-- Opening Marker --
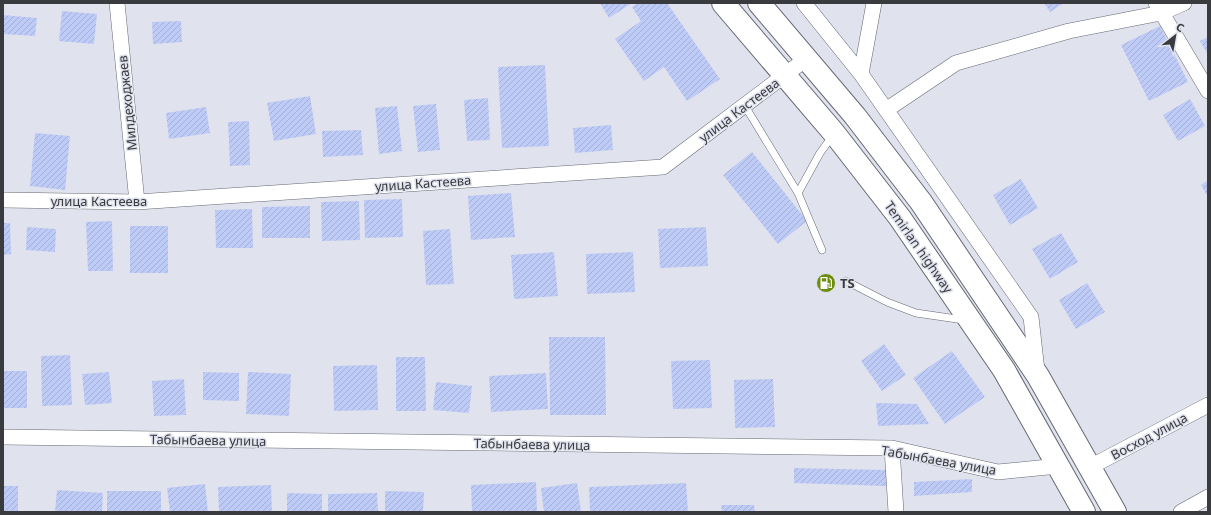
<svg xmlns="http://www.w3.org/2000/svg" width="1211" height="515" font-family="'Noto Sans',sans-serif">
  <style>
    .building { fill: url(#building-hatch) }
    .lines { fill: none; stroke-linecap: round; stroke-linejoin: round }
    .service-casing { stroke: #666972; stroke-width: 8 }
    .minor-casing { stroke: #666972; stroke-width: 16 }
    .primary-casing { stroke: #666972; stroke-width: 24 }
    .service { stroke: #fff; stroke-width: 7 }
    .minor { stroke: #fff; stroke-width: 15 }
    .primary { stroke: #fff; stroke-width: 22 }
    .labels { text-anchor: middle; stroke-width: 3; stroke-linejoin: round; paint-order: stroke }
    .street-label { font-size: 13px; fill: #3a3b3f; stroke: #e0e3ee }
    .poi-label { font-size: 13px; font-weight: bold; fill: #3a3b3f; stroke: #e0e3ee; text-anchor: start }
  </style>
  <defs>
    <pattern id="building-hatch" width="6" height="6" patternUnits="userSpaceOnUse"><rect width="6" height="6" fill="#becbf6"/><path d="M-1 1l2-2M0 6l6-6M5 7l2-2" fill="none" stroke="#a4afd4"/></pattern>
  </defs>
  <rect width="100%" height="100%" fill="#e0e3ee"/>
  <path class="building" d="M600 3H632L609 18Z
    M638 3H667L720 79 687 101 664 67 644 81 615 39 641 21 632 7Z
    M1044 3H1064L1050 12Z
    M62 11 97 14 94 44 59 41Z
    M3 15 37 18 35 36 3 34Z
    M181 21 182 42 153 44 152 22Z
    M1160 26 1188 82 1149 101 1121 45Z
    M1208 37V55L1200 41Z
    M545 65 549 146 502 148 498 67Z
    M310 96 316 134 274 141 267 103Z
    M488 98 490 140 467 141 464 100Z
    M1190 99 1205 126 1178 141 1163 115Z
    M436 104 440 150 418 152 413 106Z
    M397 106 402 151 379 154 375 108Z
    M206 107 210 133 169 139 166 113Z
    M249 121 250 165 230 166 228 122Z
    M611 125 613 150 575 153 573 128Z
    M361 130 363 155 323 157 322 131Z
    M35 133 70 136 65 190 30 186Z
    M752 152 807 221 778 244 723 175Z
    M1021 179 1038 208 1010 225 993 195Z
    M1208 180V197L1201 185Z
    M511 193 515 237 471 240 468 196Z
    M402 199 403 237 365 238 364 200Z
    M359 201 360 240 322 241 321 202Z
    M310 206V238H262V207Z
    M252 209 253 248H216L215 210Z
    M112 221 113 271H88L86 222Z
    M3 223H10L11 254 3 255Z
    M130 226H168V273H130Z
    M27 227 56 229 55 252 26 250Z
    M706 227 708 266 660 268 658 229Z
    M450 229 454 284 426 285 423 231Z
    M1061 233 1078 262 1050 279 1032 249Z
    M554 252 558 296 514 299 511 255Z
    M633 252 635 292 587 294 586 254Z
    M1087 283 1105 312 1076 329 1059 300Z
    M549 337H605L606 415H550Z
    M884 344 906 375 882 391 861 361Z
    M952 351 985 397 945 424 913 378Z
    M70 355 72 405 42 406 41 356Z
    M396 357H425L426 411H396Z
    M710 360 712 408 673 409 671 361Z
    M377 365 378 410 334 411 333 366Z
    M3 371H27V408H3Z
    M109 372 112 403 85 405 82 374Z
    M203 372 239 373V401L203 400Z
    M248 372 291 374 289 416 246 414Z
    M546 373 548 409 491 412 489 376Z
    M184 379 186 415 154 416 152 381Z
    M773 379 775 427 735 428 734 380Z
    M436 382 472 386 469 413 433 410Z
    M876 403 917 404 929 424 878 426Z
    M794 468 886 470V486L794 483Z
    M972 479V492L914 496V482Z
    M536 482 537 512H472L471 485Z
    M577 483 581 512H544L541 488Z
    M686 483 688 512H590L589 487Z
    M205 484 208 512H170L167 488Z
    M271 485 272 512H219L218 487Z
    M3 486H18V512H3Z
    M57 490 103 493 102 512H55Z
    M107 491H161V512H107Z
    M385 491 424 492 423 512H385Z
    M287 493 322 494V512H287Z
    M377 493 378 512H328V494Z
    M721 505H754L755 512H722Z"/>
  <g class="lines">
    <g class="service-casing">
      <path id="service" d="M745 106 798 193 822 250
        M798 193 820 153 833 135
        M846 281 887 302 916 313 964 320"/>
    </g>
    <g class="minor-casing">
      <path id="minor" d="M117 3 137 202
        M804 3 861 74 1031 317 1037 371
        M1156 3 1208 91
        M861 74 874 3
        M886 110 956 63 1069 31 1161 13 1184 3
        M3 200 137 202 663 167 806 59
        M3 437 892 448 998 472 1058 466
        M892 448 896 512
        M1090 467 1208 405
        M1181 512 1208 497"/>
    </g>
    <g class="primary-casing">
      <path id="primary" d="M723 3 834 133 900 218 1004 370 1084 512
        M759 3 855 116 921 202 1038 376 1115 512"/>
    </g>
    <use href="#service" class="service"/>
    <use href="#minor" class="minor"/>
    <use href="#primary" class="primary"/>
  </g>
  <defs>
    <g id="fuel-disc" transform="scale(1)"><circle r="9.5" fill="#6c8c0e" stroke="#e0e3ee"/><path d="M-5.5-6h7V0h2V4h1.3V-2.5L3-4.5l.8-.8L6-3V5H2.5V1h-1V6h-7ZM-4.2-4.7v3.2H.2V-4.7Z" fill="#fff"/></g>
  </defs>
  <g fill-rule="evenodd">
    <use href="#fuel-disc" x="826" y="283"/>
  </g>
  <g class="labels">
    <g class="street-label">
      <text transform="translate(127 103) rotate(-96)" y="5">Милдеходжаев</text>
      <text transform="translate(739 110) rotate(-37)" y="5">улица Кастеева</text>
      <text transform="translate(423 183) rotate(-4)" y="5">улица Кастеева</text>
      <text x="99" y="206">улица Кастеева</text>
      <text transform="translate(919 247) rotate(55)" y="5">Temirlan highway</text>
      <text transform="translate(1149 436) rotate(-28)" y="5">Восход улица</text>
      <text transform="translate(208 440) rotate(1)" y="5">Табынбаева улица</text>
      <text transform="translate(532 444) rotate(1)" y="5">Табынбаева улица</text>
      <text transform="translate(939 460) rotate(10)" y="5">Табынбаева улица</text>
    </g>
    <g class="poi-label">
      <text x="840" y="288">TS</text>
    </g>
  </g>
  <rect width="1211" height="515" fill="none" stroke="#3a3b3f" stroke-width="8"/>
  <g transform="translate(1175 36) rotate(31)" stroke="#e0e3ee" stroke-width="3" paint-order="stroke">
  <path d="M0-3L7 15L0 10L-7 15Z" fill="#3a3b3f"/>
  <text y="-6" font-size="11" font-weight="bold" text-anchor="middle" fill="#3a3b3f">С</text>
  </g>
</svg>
-- Closing Marker --
-- Opening Marker --
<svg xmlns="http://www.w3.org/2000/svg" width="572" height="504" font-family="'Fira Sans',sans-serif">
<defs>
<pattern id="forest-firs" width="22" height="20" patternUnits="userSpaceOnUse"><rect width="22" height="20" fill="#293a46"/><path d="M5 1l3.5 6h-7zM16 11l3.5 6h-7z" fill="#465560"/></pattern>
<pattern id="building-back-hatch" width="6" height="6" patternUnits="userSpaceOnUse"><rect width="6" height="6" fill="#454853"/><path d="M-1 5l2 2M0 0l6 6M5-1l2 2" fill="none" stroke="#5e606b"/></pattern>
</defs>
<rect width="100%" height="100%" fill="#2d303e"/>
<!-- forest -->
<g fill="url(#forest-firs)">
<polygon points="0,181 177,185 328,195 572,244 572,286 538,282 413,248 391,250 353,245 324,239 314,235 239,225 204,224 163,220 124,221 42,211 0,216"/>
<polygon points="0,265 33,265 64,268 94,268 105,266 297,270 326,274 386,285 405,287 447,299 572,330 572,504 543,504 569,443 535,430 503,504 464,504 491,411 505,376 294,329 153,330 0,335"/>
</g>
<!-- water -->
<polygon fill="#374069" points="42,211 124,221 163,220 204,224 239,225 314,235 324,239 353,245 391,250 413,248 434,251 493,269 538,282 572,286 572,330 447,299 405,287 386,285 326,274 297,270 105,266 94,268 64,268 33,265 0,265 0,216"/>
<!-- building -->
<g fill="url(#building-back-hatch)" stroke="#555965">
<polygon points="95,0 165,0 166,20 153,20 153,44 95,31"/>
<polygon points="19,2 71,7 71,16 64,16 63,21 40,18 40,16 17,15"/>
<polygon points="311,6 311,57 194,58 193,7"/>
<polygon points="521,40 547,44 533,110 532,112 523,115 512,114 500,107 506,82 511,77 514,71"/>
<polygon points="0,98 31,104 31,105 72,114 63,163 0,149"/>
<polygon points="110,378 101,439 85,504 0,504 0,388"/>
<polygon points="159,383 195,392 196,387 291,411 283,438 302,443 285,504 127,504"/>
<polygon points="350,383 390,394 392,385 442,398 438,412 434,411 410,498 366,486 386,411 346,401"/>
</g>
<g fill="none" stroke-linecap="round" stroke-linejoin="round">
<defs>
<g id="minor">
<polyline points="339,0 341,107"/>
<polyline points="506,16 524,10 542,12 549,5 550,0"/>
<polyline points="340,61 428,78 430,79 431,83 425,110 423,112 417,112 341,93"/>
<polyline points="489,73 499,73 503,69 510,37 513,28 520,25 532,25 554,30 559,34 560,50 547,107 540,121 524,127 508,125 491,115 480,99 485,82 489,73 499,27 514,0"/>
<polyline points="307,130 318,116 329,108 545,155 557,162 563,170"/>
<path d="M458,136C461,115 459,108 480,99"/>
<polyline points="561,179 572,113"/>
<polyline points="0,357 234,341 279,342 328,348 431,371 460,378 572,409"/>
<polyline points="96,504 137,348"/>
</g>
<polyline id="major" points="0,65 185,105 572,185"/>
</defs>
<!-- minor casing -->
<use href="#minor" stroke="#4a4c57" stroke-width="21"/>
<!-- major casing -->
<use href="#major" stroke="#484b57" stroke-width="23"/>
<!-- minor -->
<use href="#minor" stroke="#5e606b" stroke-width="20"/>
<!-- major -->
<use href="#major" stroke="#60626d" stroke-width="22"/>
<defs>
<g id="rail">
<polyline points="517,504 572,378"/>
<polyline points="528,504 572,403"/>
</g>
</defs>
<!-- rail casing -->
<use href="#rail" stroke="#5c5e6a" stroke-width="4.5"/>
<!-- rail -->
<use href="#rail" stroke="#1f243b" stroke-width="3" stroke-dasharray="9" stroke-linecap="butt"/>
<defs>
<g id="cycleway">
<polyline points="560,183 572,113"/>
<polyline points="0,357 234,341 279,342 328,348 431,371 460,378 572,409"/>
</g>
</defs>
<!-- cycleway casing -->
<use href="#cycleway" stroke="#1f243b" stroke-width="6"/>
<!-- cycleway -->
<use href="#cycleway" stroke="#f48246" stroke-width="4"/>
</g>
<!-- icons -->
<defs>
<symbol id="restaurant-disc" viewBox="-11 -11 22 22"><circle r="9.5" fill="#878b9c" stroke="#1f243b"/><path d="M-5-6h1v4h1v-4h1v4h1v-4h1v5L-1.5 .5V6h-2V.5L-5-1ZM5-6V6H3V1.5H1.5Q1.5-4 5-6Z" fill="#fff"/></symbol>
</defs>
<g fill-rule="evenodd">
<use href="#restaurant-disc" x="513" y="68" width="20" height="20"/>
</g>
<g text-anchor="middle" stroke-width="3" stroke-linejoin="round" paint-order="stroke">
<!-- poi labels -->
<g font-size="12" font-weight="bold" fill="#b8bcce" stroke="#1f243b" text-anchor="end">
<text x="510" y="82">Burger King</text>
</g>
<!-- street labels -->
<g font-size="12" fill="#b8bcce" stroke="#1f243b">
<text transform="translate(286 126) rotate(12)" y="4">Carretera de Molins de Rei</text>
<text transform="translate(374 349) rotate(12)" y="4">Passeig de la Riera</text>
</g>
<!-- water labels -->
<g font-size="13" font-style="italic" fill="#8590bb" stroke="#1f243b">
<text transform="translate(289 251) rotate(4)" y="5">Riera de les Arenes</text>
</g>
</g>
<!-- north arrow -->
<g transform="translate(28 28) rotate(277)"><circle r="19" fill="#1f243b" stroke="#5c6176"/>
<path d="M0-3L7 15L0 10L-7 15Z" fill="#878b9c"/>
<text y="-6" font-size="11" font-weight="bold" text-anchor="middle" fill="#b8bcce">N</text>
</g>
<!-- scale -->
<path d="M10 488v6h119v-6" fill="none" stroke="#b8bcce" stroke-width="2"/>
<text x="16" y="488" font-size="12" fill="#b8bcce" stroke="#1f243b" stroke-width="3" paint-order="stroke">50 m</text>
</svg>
-- Closing Marker --
-- Opening Marker --
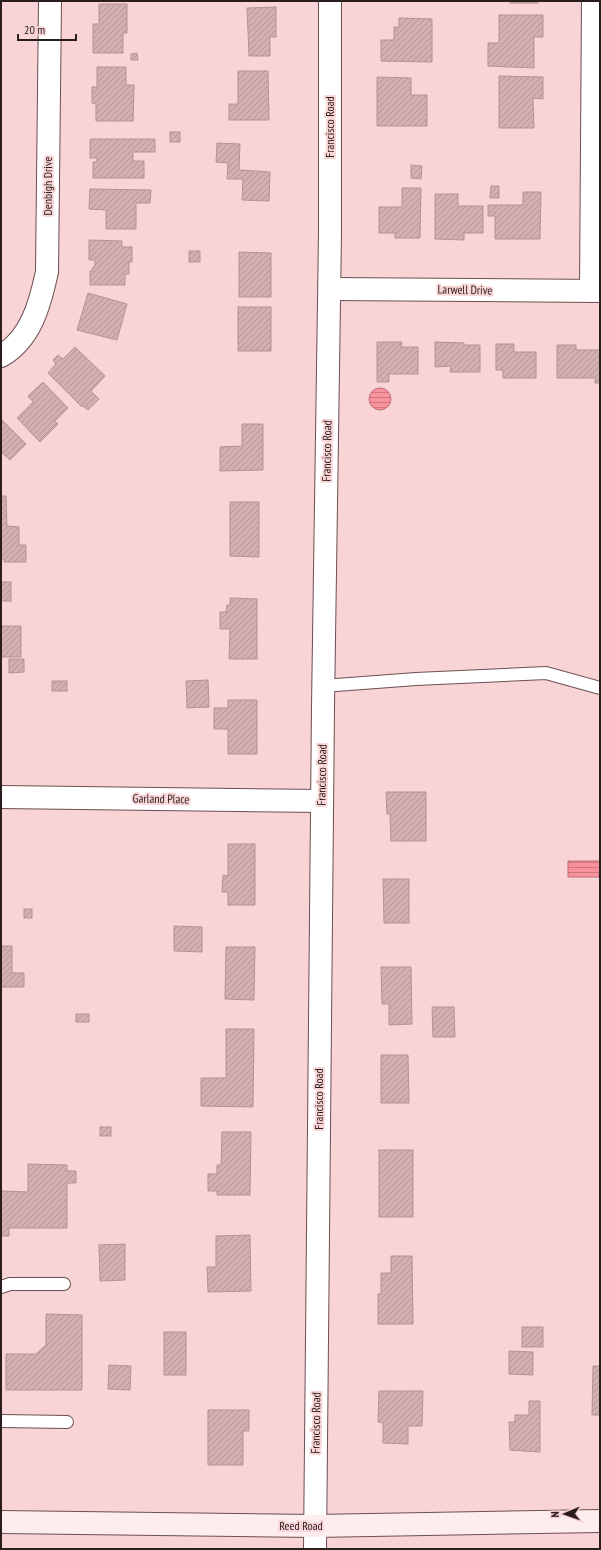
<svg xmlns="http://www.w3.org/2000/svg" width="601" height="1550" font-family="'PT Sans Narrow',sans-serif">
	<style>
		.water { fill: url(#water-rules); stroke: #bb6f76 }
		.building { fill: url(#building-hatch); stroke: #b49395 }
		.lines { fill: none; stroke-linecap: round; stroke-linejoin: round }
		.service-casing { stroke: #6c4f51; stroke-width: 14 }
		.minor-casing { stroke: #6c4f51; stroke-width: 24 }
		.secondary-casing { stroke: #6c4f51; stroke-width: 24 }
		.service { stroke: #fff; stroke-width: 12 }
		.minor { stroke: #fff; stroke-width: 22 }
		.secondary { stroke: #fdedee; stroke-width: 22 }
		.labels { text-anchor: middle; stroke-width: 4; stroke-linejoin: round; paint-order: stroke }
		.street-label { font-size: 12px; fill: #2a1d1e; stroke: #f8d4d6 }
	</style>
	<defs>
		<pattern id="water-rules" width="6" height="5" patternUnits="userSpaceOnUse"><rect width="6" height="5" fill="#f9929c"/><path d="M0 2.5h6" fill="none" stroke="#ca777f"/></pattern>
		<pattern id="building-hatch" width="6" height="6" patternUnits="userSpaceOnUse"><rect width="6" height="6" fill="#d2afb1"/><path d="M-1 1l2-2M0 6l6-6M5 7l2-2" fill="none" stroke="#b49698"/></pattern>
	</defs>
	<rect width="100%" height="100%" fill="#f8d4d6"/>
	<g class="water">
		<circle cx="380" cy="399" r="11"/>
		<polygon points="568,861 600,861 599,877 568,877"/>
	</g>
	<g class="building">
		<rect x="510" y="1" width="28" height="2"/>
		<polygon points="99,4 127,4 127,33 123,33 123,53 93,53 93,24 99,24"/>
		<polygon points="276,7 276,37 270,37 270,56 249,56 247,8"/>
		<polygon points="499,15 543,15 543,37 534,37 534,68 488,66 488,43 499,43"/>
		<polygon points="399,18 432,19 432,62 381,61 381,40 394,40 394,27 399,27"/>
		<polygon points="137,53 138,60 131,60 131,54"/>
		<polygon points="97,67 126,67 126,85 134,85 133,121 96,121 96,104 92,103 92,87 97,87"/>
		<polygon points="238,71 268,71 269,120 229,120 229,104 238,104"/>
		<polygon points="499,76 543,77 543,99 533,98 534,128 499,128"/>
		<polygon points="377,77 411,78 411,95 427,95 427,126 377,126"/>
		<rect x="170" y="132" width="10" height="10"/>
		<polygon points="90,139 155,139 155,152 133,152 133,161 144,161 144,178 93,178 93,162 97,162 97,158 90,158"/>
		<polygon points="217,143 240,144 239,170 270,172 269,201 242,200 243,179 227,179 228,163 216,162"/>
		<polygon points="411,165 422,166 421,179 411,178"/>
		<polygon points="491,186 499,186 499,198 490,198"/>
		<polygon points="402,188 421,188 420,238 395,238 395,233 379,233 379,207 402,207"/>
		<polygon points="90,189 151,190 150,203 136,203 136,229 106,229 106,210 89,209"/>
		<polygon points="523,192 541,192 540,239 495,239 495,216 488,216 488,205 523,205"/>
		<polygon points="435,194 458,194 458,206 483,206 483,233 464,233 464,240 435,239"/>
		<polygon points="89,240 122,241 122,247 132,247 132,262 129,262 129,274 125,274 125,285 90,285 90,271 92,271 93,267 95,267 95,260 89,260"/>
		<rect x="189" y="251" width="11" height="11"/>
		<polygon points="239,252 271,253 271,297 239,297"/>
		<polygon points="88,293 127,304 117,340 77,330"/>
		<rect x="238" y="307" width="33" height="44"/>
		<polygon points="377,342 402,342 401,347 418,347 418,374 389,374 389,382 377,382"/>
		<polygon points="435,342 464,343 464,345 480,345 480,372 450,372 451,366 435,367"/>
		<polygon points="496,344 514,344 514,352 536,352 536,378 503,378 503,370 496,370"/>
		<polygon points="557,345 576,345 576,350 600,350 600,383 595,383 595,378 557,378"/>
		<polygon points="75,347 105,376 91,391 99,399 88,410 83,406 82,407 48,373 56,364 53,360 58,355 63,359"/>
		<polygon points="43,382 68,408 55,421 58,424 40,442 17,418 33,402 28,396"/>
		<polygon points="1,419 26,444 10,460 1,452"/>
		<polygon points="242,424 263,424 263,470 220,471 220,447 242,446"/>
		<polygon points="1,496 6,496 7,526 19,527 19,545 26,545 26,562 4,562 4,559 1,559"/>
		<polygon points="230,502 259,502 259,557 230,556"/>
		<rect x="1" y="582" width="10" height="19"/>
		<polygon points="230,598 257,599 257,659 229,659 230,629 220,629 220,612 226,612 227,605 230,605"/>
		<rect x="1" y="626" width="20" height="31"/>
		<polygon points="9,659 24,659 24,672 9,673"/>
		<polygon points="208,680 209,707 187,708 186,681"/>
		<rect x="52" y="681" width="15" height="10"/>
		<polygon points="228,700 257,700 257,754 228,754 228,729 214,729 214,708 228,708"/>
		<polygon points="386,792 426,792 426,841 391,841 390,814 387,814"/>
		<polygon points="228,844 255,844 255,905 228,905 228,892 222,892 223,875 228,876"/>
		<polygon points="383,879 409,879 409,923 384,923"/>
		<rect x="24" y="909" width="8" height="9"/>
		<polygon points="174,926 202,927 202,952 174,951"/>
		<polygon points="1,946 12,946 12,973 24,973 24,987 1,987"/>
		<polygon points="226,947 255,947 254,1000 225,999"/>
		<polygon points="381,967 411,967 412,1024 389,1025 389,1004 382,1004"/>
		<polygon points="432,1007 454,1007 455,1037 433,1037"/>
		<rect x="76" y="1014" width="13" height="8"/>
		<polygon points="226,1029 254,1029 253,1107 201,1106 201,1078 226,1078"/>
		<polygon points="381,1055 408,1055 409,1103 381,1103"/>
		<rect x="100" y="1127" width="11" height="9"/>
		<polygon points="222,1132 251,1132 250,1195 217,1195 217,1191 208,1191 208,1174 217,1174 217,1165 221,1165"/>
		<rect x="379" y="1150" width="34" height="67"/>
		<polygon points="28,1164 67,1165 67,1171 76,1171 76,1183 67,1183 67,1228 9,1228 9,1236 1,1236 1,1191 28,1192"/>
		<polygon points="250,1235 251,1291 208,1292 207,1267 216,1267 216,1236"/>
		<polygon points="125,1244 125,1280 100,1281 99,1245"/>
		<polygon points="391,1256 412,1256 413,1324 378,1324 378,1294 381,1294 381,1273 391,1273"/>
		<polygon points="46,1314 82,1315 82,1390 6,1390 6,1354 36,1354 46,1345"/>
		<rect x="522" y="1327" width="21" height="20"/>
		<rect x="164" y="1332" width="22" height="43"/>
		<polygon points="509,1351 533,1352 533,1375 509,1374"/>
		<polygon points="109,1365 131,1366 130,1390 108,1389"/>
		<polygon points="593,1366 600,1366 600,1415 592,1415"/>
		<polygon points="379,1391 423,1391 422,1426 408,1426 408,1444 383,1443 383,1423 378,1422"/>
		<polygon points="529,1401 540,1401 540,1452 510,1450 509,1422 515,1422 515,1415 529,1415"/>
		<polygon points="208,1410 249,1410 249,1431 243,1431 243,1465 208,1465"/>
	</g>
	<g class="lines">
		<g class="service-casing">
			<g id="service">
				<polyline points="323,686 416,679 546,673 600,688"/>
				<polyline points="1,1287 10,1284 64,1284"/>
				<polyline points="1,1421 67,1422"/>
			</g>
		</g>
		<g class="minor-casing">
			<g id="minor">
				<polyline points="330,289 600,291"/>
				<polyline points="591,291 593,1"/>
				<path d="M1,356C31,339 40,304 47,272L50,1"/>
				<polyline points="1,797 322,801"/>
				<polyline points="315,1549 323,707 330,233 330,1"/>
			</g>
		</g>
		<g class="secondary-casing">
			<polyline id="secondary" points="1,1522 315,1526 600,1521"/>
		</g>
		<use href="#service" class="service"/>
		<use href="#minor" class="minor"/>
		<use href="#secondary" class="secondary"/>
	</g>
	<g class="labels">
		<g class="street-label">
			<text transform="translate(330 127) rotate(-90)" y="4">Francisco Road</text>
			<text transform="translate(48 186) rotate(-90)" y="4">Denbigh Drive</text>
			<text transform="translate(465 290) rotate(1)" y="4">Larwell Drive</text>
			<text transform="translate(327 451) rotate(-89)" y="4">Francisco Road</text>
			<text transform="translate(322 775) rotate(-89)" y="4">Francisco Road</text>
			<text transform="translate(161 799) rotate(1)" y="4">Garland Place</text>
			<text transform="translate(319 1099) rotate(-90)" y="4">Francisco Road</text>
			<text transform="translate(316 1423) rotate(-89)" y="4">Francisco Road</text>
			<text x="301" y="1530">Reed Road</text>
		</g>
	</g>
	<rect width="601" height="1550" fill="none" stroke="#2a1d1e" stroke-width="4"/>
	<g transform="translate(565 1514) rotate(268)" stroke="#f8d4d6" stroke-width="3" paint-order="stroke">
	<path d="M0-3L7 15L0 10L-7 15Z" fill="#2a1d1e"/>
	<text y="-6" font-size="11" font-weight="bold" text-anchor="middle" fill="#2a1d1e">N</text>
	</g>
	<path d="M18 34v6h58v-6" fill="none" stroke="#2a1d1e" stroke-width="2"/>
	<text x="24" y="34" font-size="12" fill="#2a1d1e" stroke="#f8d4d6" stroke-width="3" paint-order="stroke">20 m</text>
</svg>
-- Closing Marker --
Reprint exactly the lines above that start at the one with "13px; fill: #3a3b3f;" and end at the one with "M1044 3H1064L1050 12Z", keeping both and adding none.

    .street-label { font-size: 13px; fill: #3a3b3f; stroke: #e0e3ee }
    .poi-label { font-size: 13px; font-weight: bold; fill: #3a3b3f; stroke: #e0e3ee; text-anchor: start }
  </style>
  <defs>
    <pattern id="building-hatch" width="6" height="6" patternUnits="userSpaceOnUse"><rect width="6" height="6" fill="#becbf6"/><path d="M-1 1l2-2M0 6l6-6M5 7l2-2" fill="none" stroke="#a4afd4"/></pattern>
  </defs>
  <rect width="100%" height="100%" fill="#e0e3ee"/>
  <path class="building" d="M600 3H632L609 18Z
    M638 3H667L720 79 687 101 664 67 644 81 615 39 641 21 632 7Z
    M1044 3H1064L1050 12Z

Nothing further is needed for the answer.